Data: Begin

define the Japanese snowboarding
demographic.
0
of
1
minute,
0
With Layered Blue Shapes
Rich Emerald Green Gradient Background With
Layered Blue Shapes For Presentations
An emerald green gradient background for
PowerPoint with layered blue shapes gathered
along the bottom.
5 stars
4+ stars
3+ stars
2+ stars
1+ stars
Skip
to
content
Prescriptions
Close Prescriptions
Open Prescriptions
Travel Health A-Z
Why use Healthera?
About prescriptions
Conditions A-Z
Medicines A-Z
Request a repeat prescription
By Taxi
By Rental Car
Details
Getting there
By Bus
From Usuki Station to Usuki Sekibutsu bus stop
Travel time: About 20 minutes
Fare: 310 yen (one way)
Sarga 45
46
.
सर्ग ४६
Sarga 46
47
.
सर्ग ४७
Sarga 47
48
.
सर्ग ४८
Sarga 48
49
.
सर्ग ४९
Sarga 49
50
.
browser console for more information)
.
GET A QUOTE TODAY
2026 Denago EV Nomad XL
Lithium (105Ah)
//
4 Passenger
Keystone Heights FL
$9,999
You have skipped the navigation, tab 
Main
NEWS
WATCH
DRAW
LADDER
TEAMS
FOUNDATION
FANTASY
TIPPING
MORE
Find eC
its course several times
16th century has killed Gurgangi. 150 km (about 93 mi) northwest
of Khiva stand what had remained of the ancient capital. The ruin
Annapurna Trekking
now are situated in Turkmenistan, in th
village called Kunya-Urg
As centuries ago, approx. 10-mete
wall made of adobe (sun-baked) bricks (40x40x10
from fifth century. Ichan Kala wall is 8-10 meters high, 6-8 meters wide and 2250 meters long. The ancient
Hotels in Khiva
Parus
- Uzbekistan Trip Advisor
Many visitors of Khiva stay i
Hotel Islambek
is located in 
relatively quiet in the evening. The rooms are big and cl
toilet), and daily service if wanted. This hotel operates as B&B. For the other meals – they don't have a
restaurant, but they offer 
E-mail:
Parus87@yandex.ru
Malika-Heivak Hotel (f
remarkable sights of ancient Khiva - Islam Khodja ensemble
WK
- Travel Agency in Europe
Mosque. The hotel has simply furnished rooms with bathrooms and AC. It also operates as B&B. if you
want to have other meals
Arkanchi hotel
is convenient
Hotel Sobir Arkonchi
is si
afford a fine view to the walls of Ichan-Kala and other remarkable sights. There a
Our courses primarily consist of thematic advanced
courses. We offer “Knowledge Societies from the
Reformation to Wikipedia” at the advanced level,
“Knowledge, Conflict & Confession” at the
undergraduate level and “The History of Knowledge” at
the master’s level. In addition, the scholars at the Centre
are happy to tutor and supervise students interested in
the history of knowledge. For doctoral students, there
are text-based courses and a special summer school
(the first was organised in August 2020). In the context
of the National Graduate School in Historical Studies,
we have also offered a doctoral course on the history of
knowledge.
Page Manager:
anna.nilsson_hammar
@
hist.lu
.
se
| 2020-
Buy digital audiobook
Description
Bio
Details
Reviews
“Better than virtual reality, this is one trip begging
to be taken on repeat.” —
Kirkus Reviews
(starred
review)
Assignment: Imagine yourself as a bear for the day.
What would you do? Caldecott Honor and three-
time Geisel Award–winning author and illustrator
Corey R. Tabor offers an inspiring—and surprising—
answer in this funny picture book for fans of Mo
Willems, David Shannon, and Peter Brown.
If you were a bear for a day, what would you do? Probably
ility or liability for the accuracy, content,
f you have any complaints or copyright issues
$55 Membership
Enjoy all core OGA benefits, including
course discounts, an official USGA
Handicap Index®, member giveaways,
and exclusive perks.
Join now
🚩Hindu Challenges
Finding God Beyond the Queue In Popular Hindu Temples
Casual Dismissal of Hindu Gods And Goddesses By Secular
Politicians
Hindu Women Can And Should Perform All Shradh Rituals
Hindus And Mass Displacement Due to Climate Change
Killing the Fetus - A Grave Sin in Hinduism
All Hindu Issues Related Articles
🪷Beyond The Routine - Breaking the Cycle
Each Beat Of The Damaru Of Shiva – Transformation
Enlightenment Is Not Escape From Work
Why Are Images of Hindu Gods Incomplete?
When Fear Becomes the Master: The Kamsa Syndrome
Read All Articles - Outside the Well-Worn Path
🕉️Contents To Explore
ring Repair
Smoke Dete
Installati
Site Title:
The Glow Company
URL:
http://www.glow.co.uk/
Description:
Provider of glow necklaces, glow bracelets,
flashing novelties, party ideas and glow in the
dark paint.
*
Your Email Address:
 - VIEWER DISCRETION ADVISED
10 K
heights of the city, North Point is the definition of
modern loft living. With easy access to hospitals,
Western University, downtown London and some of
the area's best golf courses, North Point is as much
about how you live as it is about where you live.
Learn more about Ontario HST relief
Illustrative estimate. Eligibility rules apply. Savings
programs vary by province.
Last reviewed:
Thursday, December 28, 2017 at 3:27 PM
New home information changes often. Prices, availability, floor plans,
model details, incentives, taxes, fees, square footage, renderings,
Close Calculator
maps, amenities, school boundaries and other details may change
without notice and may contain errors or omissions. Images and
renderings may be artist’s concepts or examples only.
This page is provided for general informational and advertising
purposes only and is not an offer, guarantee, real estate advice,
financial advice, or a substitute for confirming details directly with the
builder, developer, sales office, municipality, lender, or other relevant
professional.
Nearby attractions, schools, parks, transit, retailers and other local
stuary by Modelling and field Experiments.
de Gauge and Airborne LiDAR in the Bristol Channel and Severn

Data: End

● **Try it**
Retype every line of the material above word for word, keeping each line break, number, and punctuation mark unchanged.

● **Task answer**
define the Japanese snowboarding
demographic.
0
of
1
minute,
0
With Layered Blue Shapes
Rich Emerald Green Gradient Background With
Layered Blue Shapes For Presentations
An emerald green gradient background for
PowerPoint with layered blue shapes gathered
along the bottom.
5 stars
4+ stars
3+ stars
2+ stars
1+ stars
Skip
to
content
Prescriptions
Close Prescriptions
Open Prescriptions
Travel Health A-Z
Why use Healthera?
About prescriptions
Conditions A-Z
Medicines A-Z
Request a repeat prescription
By Taxi
By Rental Car
Details
Getting there
By Bus
From Usuki Station to Usuki Sekibutsu bus stop
Travel time: About 20 minutes
Fare: 310 yen (one way)
Sarga 45
46
.
सर्ग ४६
Sarga 46
47
.
सर्ग ४७
Sarga 47
48
.
सर्ग ४८
Sarga 48
49
.
सर्ग ४९
Sarga 49
50
.
browser console for more information)
.
GET A QUOTE TODAY
2026 Denago EV Nomad XL
Lithium (105Ah)
//
4 Passenger
Keystone Heights FL
$9,999
You have skipped the navigation, tab 
Main
NEWS
WATCH
DRAW
LADDER
TEAMS
FOUNDATION
FANTASY
TIPPING
MORE
Find eC
its course several times
16th century has killed Gurgangi. 150 km (about 93 mi) northwest
of Khiva stand what had remained of the ancient capital. The ruin
Annapurna Trekking
now are situated in Turkmenistan, in th
village called Kunya-Urg
As centuries ago, approx. 10-mete
wall made of adobe (sun-baked) bricks (40x40x10
from fifth century. Ichan Kala wall is 8-10 meters high, 6-8 meters wide and 2250 meters long. The ancient
Hotels in Khiva
Parus
- Uzbekistan Trip Advisor
Many visitors of Khiva stay i
Hotel Islambek
is located in 
relatively quiet in the evening. The rooms are big and cl
toilet), and daily service if wanted. This hotel operates as B&B. For the other meals – they don't have a
restaurant, but they offer 
E-mail:
Parus87@yandex.ru
Malika-Heivak Hotel (f
remarkable sights of ancient Khiva - Islam Khodja ensemble
WK
- Travel Agency in Europe
Mosque. The hotel has simply furnished rooms with bathrooms and AC. It also operates as B&B. if you
want to have other meals
Arkanchi hotel
is convenient
Hotel Sobir Arkonchi
is si
afford a fine view to the walls of Ichan-Kala and other remarkable sights. There a
Our courses primarily consist of thematic advanced
courses. We offer “Knowledge Societies from the
Reformation to Wikipedia” at the advanced level,
“Knowledge, Conflict & Confession” at the
undergraduate level and “The History of Knowledge” at
the master’s level. In addition, the scholars at the Centre
are happy to tutor and supervise students interested in
the history of knowledge. For doctoral students, there
are text-based courses and a special summer school
(the first was organised in August 2020). In the context
of the National Graduate School in Historical Studies,
we have also offered a doctoral course on the history of
knowledge.
Page Manager:
anna.nilsson_hammar
@
hist.lu
.
se
| 2020-
Buy digital audiobook
Description
Bio
Details
Reviews
“Better than virtual reality, this is one trip begging
to be taken on repeat.” —
Kirkus Reviews
(starred
review)
Assignment: Imagine yourself as a bear for the day.
What would you do? Caldecott Honor and three-
time Geisel Award–winning author and illustrator
Corey R. Tabor offers an inspiring—and surprising—
answer in this funny picture book for fans of Mo
Willems, David Shannon, and Peter Brown.
If you were a bear for a day, what would you do? Probably
ility or liability for the accuracy, content,
f you have any complaints or copyright issues
$55 Membership
Enjoy all core OGA benefits, including
course discounts, an official USGA
Handicap Index®, member giveaways,
and exclusive perks.
Join now
🚩Hindu Challenges
Finding God Beyond the Queue In Popular Hindu Temples
Casual Dismissal of Hindu Gods And Goddesses By Secular
Politicians
Hindu Women Can And Should Perform All Shradh Rituals
Hindus And Mass Displacement Due to Climate Change
Killing the Fetus - A Grave Sin in Hinduism
All Hindu Issues Related Articles
🪷Beyond The Routine - Breaking the Cycle
Each Beat Of The Damaru Of Shiva – Transformation
Enlightenment Is Not Escape From Work
Why Are Images of Hindu Gods Incomplete?
When Fear Becomes the Master: The Kamsa Syndrome
Read All Articles - Outside the Well-Worn Path
🕉️Contents To Explore
ring Repair
Smoke Dete
Installati
Site Title:
The Glow Company
URL:
http://www.glow.co.uk/
Description:
Provider of glow necklaces, glow bracelets,
flashing novelties, party ideas and glow in the
dark paint.
*
Your Email Address:
 - VIEWER DISCRETION ADVISED
10 K
heights of the city, North Point is the definition of
modern loft living. With easy access to hospitals,
Western University, downtown London and some of
the area's best golf courses, North Point is as much
about how you live as it is about where you live.
Learn more about Ontario HST relief
Illustrative estimate. Eligibility rules apply. Savings
programs vary by province.
Last reviewed:
Thursday, December 28, 2017 at 3:27 PM
New home information changes often. Prices, availability, floor plans,
model details, incentives, taxes, fees, square footage, renderings,
Close Calculator
maps, amenities, school boundaries and other details may change
without notice and may contain errors or omissions. Images and
renderings may be artist’s concepts or examples only.
This page is provided for general informational and advertising
purposes only and is not an offer, guarantee, real estate advice,
financial advice, or a substitute for confirming details directly with the
builder, developer, sales office, municipality, lender, or other relevant
professional.
Nearby attractions, schools, parks, transit, retailers and other local
stuary by Modelling and field Experiments.
de Gauge and Airborne LiDAR in the Bristol Channel and Severn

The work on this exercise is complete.